Collected data:
-- Opening Marker --

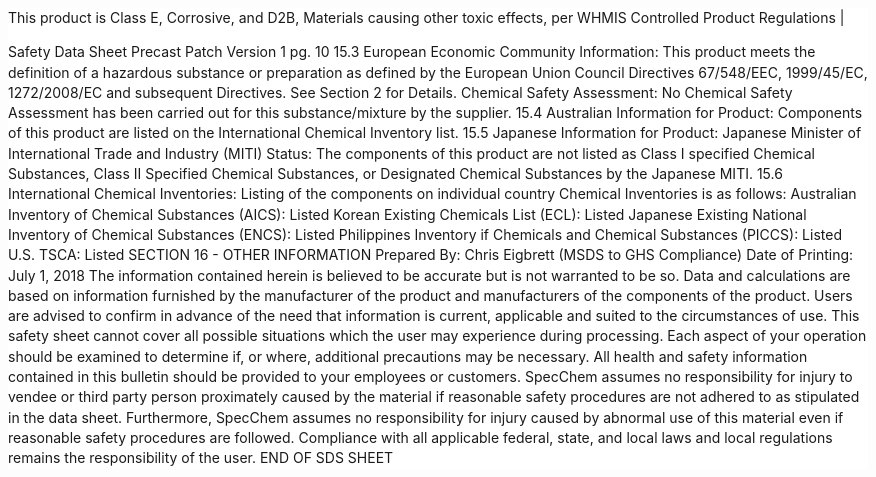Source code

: This product is Class E, Corrosive, and D2B, Materials causing other toxic effects, per WHMIS Controlled
Product Regulations |

Safety Data Sheet
Precast Patch
Version 1 pg. 10
15.3 European Economic Community Information:
This product meets the definition of a hazardous substance or preparation as defined by the European
Union Council Directives 67/548/EEC, 1999/45/EC, 1272/2008/EC and subsequent Directives. See Section
2 for Details.
Chemical Safety Assessment:
No Chemical Safety Assessment has been carried out for this substance/mixture by the supplier.
15.4 Australian Information for Product:
Components of this product are listed on the International Chemical Inventory list.
15.5 Japanese Information for Product:
Japanese Minister of International Trade and Industry (MITI) Status: The components of this product are not
listed as Class I specified Chemical Substances, Class II Specified Chemical Substances, or Designated
Chemical Substances by the Japanese MITI.
15.6 International Chemical Inventories:
Listing of the components on individual country Chemical Inventories is as follows:
Australian Inventory of Chemical Substances (AICS): Listed
Korean Existing Chemicals List (ECL): Listed
Japanese Existing National Inventory of Chemical Substances (ENCS): Listed
Philippines Inventory if Chemicals and Chemical Substances (PICCS): Listed
U.S. TSCA: Listed
SECTION 16 - OTHER INFORMATION
Prepared By: Chris Eigbrett (MSDS to GHS Compliance)
Date of Printing: July 1, 2018
The information contained herein is believed to be accurate but is not warranted to be so. Data and
calculations are based on information furnished by the manufacturer of the product and manufacturers of
the components of the product. Users are advised to confirm in advance of the need that information is
current, applicable and suited to the circumstances of use. This safety sheet cannot cover all possible
situations which the user may experience during processing. Each aspect of your operation should be
examined to determine if, or where, additional precautions may be necessary. All health and safety
information contained in this bulletin should be provided to your employees or customers. SpecChem
assumes no responsibility for injury to vendee or third party person proximately caused by the material if
reasonable safety procedures are not adhered to as stipulated in the data sheet. Furthermore, SpecChem
assumes no responsibility for injury caused by abnormal use of this material even if reasonable safety
procedures are followed. Compliance with all applicable federal, state, and local laws and local regulations
remains the responsibility of the user.
END OF SDS SHEET
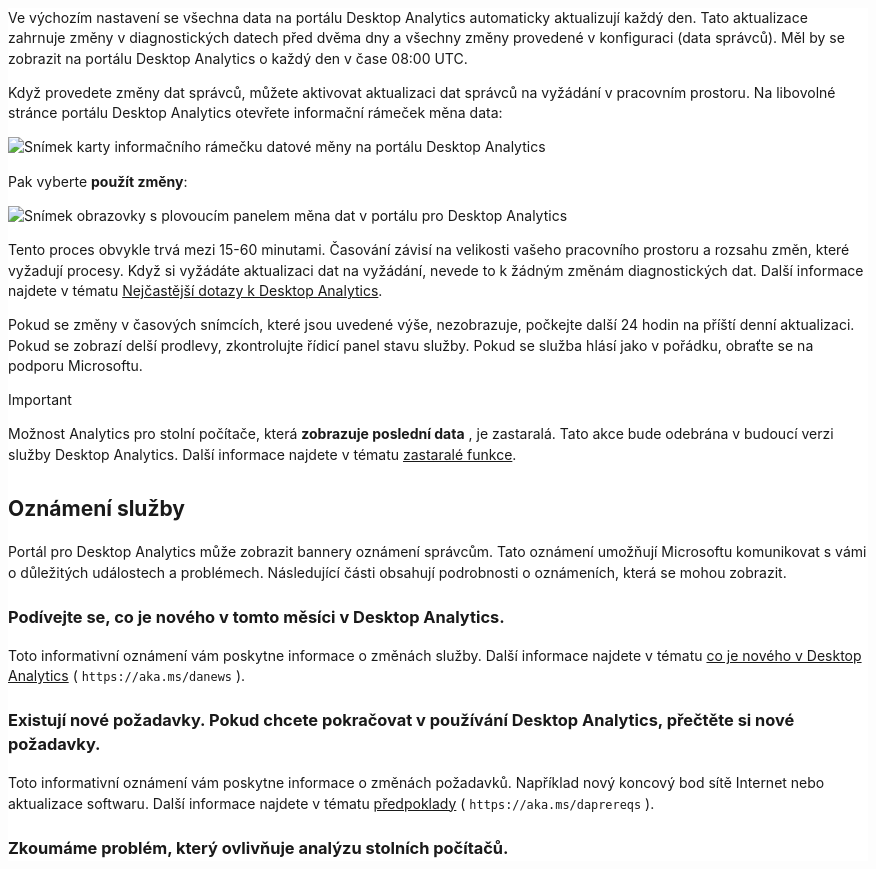 Ve výchozím nastavení se všechna data na portálu Desktop Analytics automaticky aktualizují každý den. Tato aktualizace zahrnuje změny v diagnostických datech před dvěma dny a všechny změny provedené v konfiguraci (data správců). Měl by se zobrazit na portálu Desktop Analytics o každý den v čase 08:00 UTC.

Když provedete změny dat správců, můžete aktivovat aktualizaci dat správců na vyžádání v pracovním prostoru. Na libovolné stránce portálu Desktop Analytics otevřete informační rámeček měna data:

![Snímek karty informačního rámečku datové měny na portálu Desktop Analytics](media/data-currency-flyout.png)

Pak vyberte **použít změny**:

![Snímek obrazovky s plovoucím panelem měna dat v portálu pro Desktop Analytics](media/data-currency-flyout-expand.png)

Tento proces obvykle trvá mezi 15-60 minutami. Časování závisí na velikosti vašeho pracovního prostoru a rozsahu změn, které vyžadují procesy. Když si vyžádáte aktualizaci dat na vyžádání, nevede to k žádným změnám diagnostických dat.  Další informace najdete v tématu [Nejčastější dotazy k Desktop Analytics](faq.md#can-i-reduce-the-amount-of-time-it-takes-for-data-to-refresh-in-my-desktop-analytics-portal).

Pokud se změny v časových snímcích, které jsou uvedené výše, nezobrazuje, počkejte další 24 hodin na příští denní aktualizaci. Pokud se zobrazí delší prodlevy, zkontrolujte řídicí panel stavu služby. Pokud se služba hlásí jako v pořádku, obraťte se na podporu Microsoftu.

> [!IMPORTANT]
> Možnost Analytics pro stolní počítače, která **zobrazuje poslední data** , je zastaralá. Tato akce bude odebrána v budoucí verzi služby Desktop Analytics. Další informace najdete v tématu [zastaralé funkce](../core/plan-design/changes/deprecated/removed-and-deprecated-cmfeatures.md).  

## <a name="service-notifications"></a>Oznámení služby



Portál pro Desktop Analytics může zobrazit bannery oznámení správcům. Tato oznámení umožňují Microsoftu komunikovat s vámi o důležitých událostech a problémech. Následující části obsahují podrobnosti o oznámeních, která se mohou zobrazit.

### <a name="see-whats-new-this-month-in-desktop-analytics"></a>Podívejte se, co je nového v tomto měsíci v Desktop Analytics.

Toto informativní oznámení vám poskytne informace o změnách služby. Další informace najdete v tématu [co je nového v Desktop Analytics](whats-new.md) ( `https://aka.ms/danews` ).

### <a name="there-are-new-prerequisites-to-continue-using-desktop-analytics-review-the-new-requirements"></a>Existují nové požadavky. Pokud chcete pokračovat v používání Desktop Analytics, přečtěte si nové požadavky.

Toto informativní oznámení vám poskytne informace o změnách požadavků. Například nový koncový bod sítě Internet nebo aktualizace softwaru. Další informace najdete v tématu [předpoklady](overview.md#prerequisites) ( `https://aka.ms/daprereqs` ).

### <a name="were-investigating-an-issue-that-impacts-desktop-analytics"></a>Zkoumáme problém, který ovlivňuje analýzu stolních počítačů.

-- Closing Marker --

Directions for this task: Once the pictures are set aside, repeat the data above exactly as written.

Answer box:
Source code

: This product is Class E, Corrosive, and D2B, Materials causing other toxic effects, per WHMIS Controlled
Product Regulations |

Safety Data Sheet
Precast Patch
Version 1 pg. 10
15.3 European Economic Community Information:
This product meets the definition of a hazardous substance or preparation as defined by the European
Union Council Directives 67/548/EEC, 1999/45/EC, 1272/2008/EC and subsequent Directives. See Section
2 for Details.
Chemical Safety Assessment:
No Chemical Safety Assessment has been carried out for this substance/mixture by the supplier.
15.4 Australian Information for Product:
Components of this product are listed on the International Chemical Inventory list.
15.5 Japanese Information for Product:
Japanese Minister of International Trade and Industry (MITI) Status: The components of this product are not
listed as Class I specified Chemical Substances, Class II Specified Chemical Substances, or Designated
Chemical Substances by the Japanese MITI.
15.6 International Chemical Inventories:
Listing of the components on individual country Chemical Inventories is as follows:
Australian Inventory of Chemical Substances (AICS): Listed
Korean Existing Chemicals List (ECL): Listed
Japanese Existing National Inventory of Chemical Substances (ENCS): Listed
Philippines Inventory if Chemicals and Chemical Substances (PICCS): Listed
U.S. TSCA: Listed
SECTION 16 - OTHER INFORMATION
Prepared By: Chris Eigbrett (MSDS to GHS Compliance)
Date of Printing: July 1, 2018
The information contained herein is believed to be accurate but is not warranted to be so. Data and
calculations are based on information furnished by the manufacturer of the product and manufacturers of
the components of the product. Users are advised to confirm in advance of the need that information is
current, applicable and suited to the circumstances of use. This safety sheet cannot cover all possible
situations which the user may experience during processing. Each aspect of your operation should be
examined to determine if, or where, additional precautions may be necessary. All health and safety
information contained in this bulletin should be provided to your employees or customers. SpecChem
assumes no responsibility for injury to vendee or third party person proximately caused by the material if
reasonable safety procedures are not adhered to as stipulated in the data sheet. Furthermore, SpecChem
assumes no responsibility for injury caused by abnormal use of this material even if reasonable safety
procedures are followed. Compliance with all applicable federal, state, and local laws and local regulations
remains the responsibility of the user.
END OF SDS SHEET
 Ve výchozím nastavení se všechna data na portálu Desktop Analytics automaticky aktualizují každý den. Tato aktualizace zahrnuje změny v diagnostických datech před dvěma dny a všechny změny provedené v konfiguraci (data správců). Měl by se zobrazit na portálu Desktop Analytics o každý den v čase 08:00 UTC.

Když provedete změny dat správců, můžete aktivovat aktualizaci dat správců na vyžádání v pracovním prostoru. Na libovolné stránce portálu Desktop Analytics otevřete informační rámeček měna data:

![Snímek karty informačního rámečku datové měny na portálu Desktop Analytics](media/data-currency-flyout.png)

Pak vyberte **použít změny**:

![Snímek obrazovky s plovoucím panelem měna dat v portálu pro Desktop Analytics](media/data-currency-flyout-expand.png)

Tento proces obvykle trvá mezi 15-60 minutami. Časování závisí na velikosti vašeho pracovního prostoru a rozsahu změn, které vyžadují procesy. Když si vyžádáte aktualizaci dat na vyžádání, nevede to k žádným změnám diagnostických dat.  Další informace najdete v tématu [Nejčastější dotazy k Desktop Analytics](faq.md#can-i-reduce-the-amount-of-time-it-takes-for-data-to-refresh-in-my-desktop-analytics-portal).

Pokud se změny v časových snímcích, které jsou uvedené výše, nezobrazuje, počkejte další 24 hodin na příští denní aktualizaci. Pokud se zobrazí delší prodlevy, zkontrolujte řídicí panel stavu služby. Pokud se služba hlásí jako v pořádku, obraťte se na podporu Microsoftu.

> [!IMPORTANT]
> Možnost Analytics pro stolní počítače, která **zobrazuje poslední data** , je zastaralá. Tato akce bude odebrána v budoucí verzi služby Desktop Analytics. Další informace najdete v tématu [zastaralé funkce](../core/plan-design/changes/deprecated/removed-and-deprecated-cmfeatures.md).  

## <a name="service-notifications"></a>Oznámení služby



Portál pro Desktop Analytics může zobrazit bannery oznámení správcům. Tato oznámení umožňují Microsoftu komunikovat s vámi o důležitých událostech a problémech. Následující části obsahují podrobnosti o oznámeních, která se mohou zobrazit.

### <a name="see-whats-new-this-month-in-desktop-analytics"></a>Podívejte se, co je nového v tomto měsíci v Desktop Analytics.

Toto informativní oznámení vám poskytne informace o změnách služby. Další informace najdete v tématu [co je nového v Desktop Analytics](whats-new.md) ( `https://aka.ms/danews` ).

### <a name="there-are-new-prerequisites-to-continue-using-desktop-analytics-review-the-new-requirements"></a>Existují nové požadavky. Pokud chcete pokračovat v používání Desktop Analytics, přečtěte si nové požadavky.

Toto informativní oznámení vám poskytne informace o změnách požadavků. Například nový koncový bod sítě Internet nebo aktualizace softwaru. Další informace najdete v tématu [předpoklady](overview.md#prerequisites) ( `https://aka.ms/daprereqs` ).

### <a name="were-investigating-an-issue-that-impacts-desktop-analytics"></a>Zkoumáme problém, který ovlivňuje analýzu stolních počítačů.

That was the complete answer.